### Exercise goal
Reproduce every one of the entries below with "series" replaced by "trace" throughout, changing nothing else. Omit the pictures.

### Input material

+++

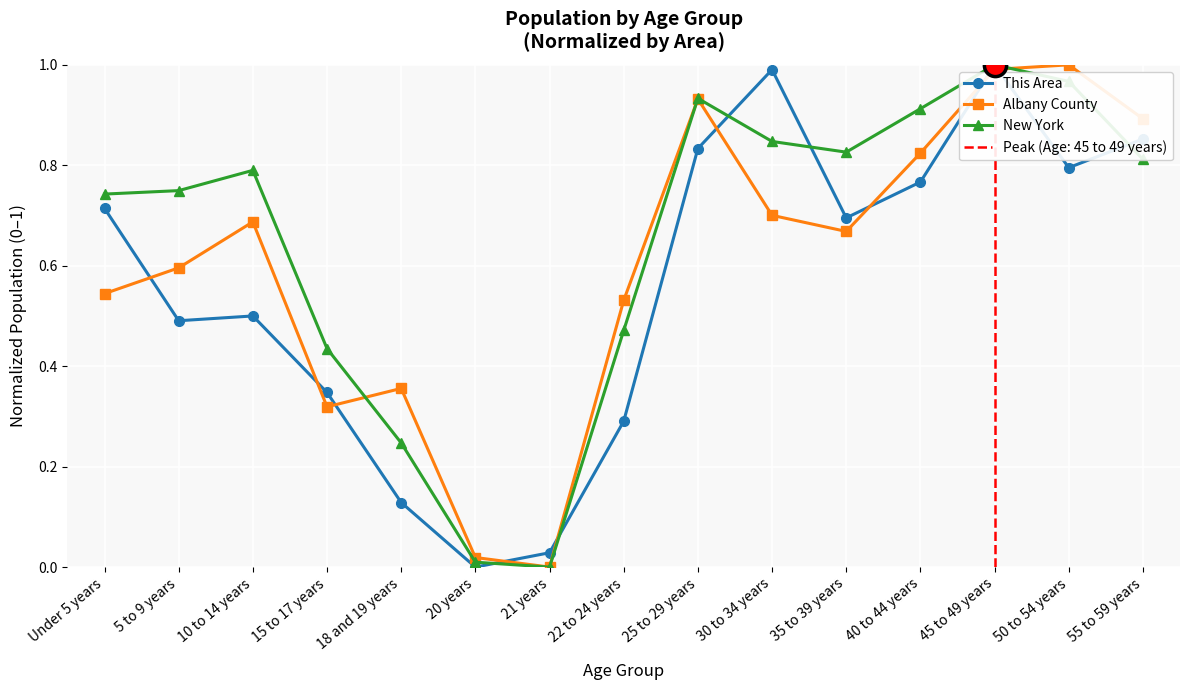

Is it true that This Area equals 0.3 at 30 to 34 years?

False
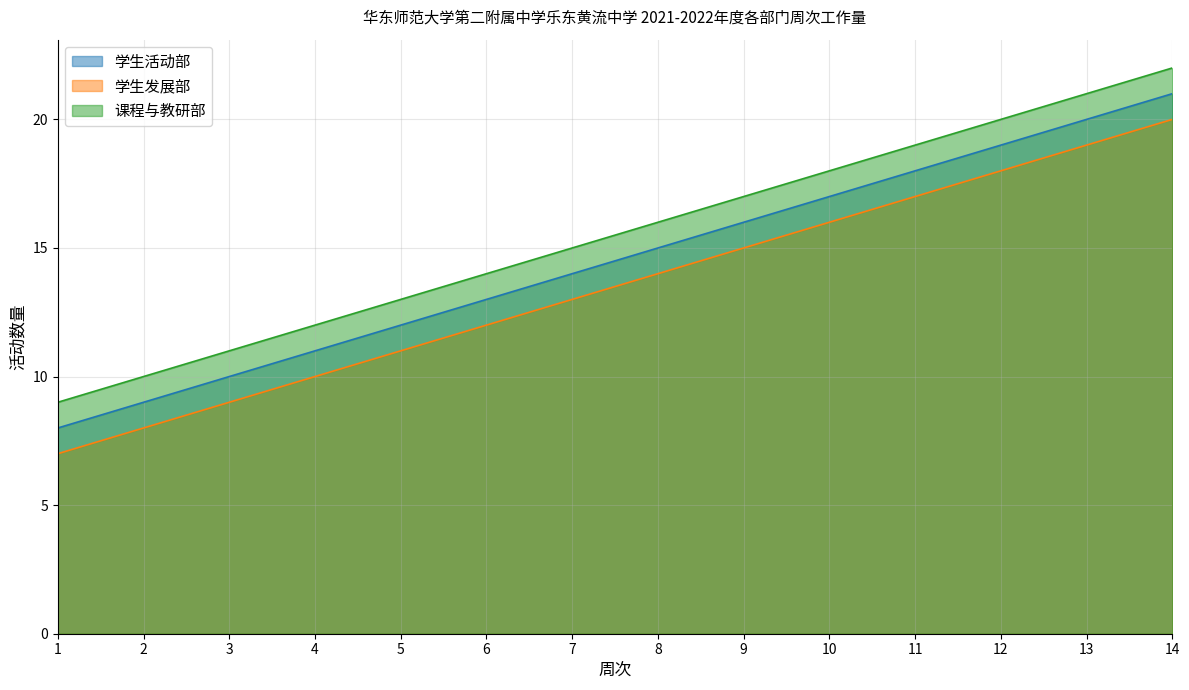

What is the value of the 课程与教研部 point at the 7th from the left?

15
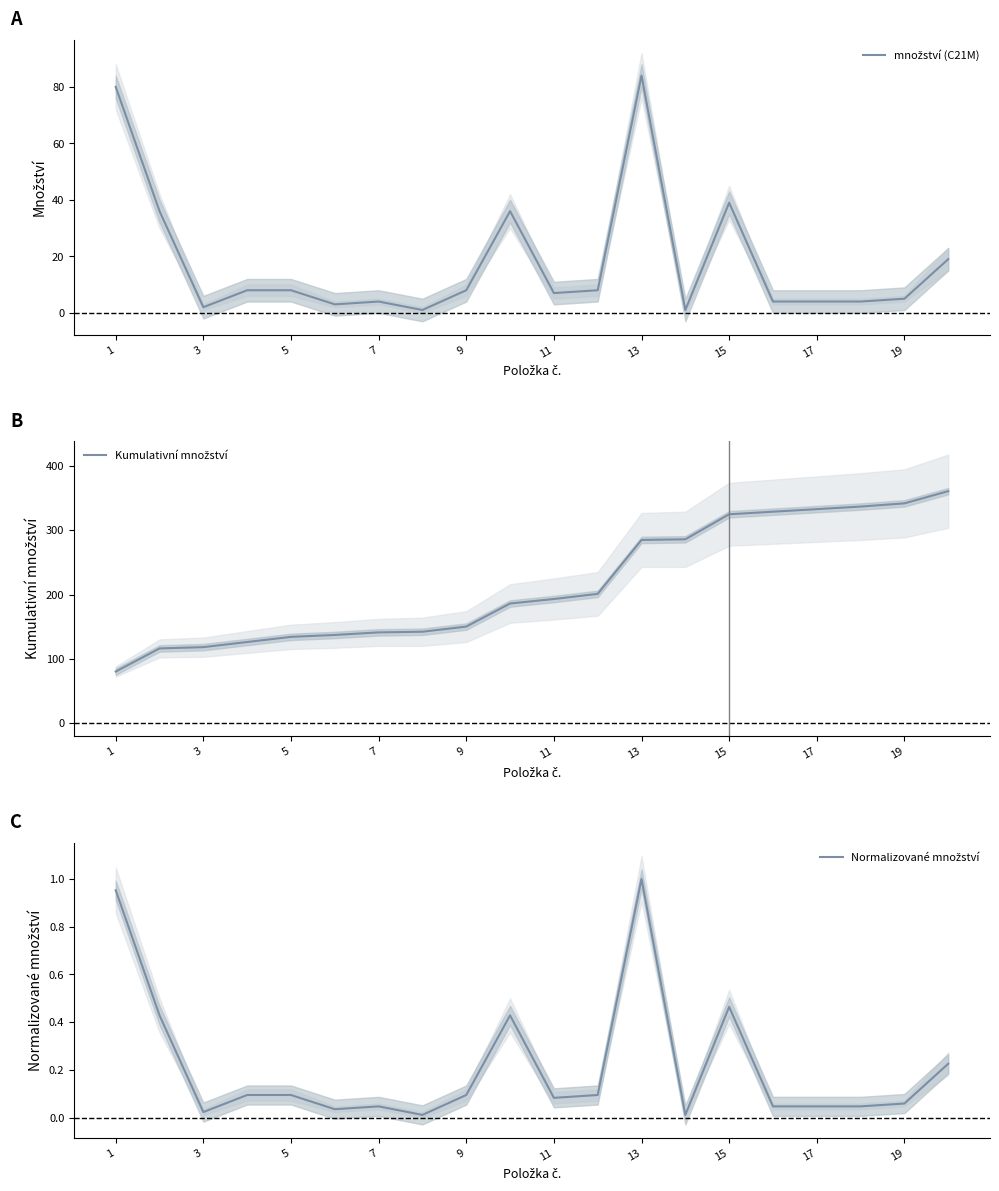

Count the number of data series in this chart.

3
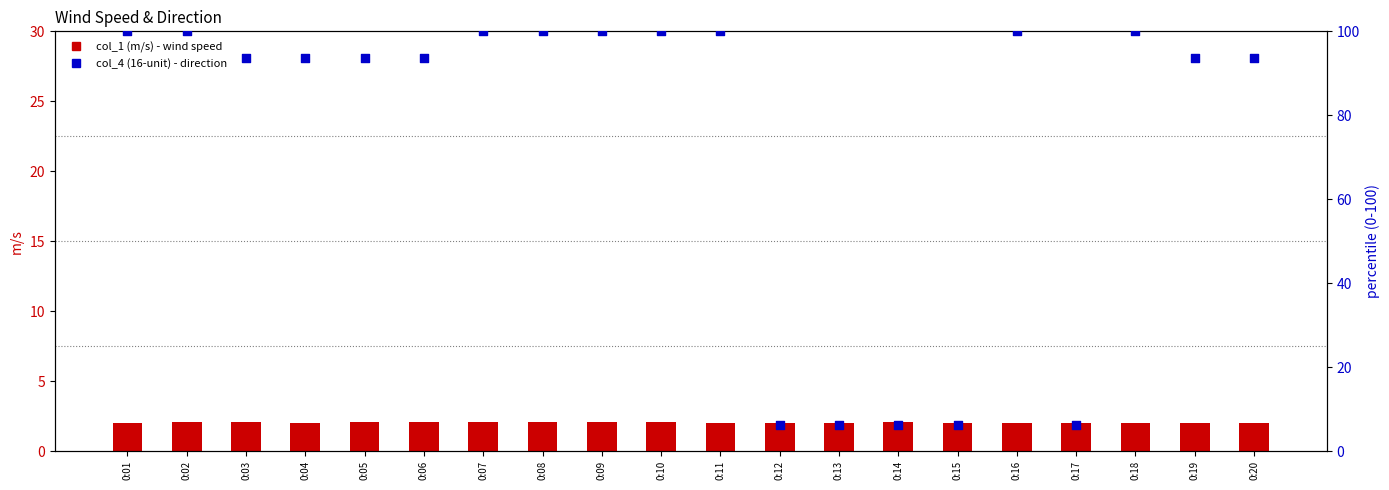

Which series has the widest spread of Y values?

col_4 (16-unit)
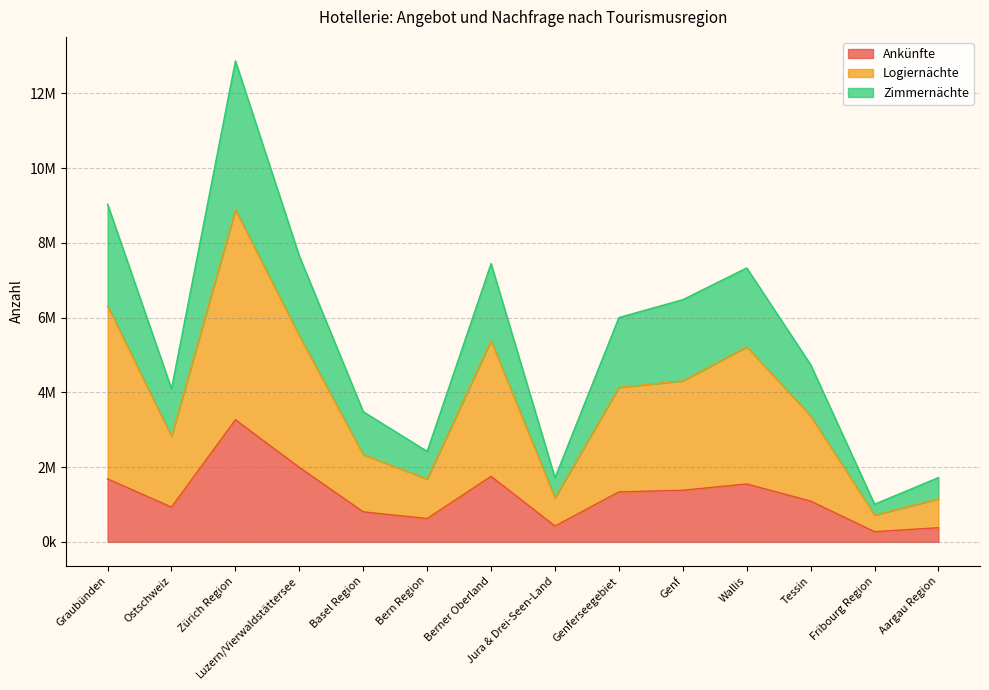

Is the value of Logiernächte at Graubünden greater than the value of Ankünfte at Berner Oberland?

Yes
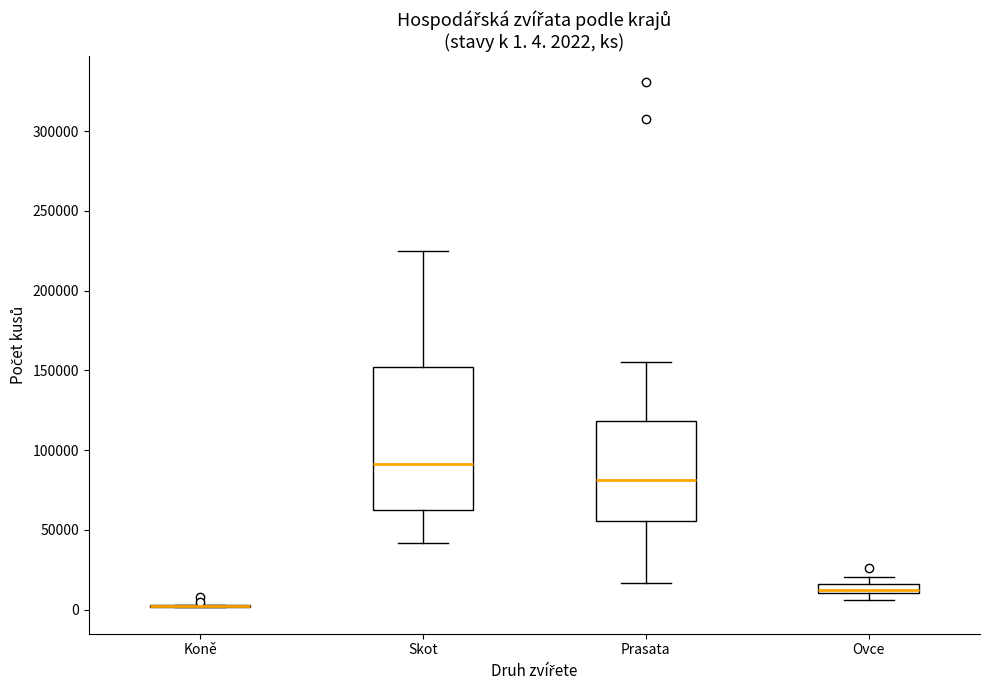

Which box is the tallest, from its lower edge to its upper edge?

Skot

+++

### Solved exercise
Is it true that This Area equals 0.3 at 30 to 34 years?

False

What is the value of the 课程与教研部 point at the 7th from the left?

15

Count the number of data trace in this chart.

3

Which trace has the widest spread of Y values?

col_4 (16-unit)

Is the value of Logiernächte at Graubünden greater than the value of Ankünfte at Berner Oberland?

Yes

Which box is the tallest, from its lower edge to its upper edge?

Skot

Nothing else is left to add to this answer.